__The problem__:
In the records that follow, how many lines contain the word "iaoperators"? Give only that figure.

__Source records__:
━━━━━━━━━━━━━━━━━━━━

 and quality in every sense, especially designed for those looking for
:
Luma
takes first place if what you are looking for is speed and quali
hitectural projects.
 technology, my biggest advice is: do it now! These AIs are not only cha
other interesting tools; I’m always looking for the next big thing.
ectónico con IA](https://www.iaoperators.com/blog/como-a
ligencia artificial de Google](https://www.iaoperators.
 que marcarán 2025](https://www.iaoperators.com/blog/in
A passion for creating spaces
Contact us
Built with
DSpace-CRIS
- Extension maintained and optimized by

━━━━━━━━━━━━━━━━━━━━

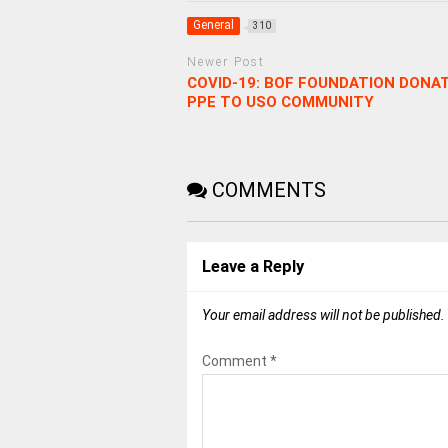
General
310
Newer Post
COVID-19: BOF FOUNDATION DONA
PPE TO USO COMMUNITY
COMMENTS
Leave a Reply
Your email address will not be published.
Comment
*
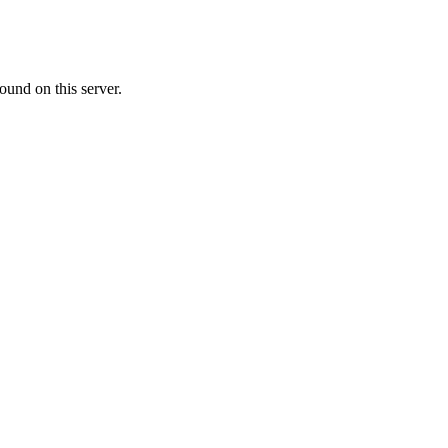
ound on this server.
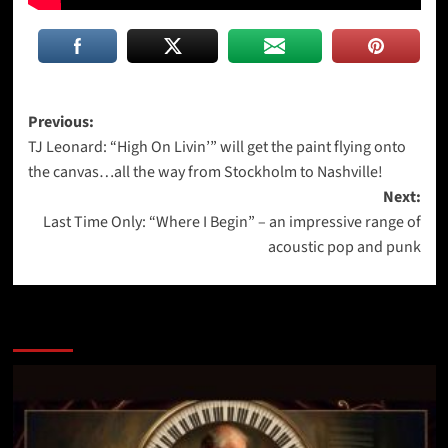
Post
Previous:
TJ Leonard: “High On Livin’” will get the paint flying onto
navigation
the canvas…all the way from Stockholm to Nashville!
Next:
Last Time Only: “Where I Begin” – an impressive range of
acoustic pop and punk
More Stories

━━━━━━━━━━━━━━━━━━━━

__Solution for this task__:
3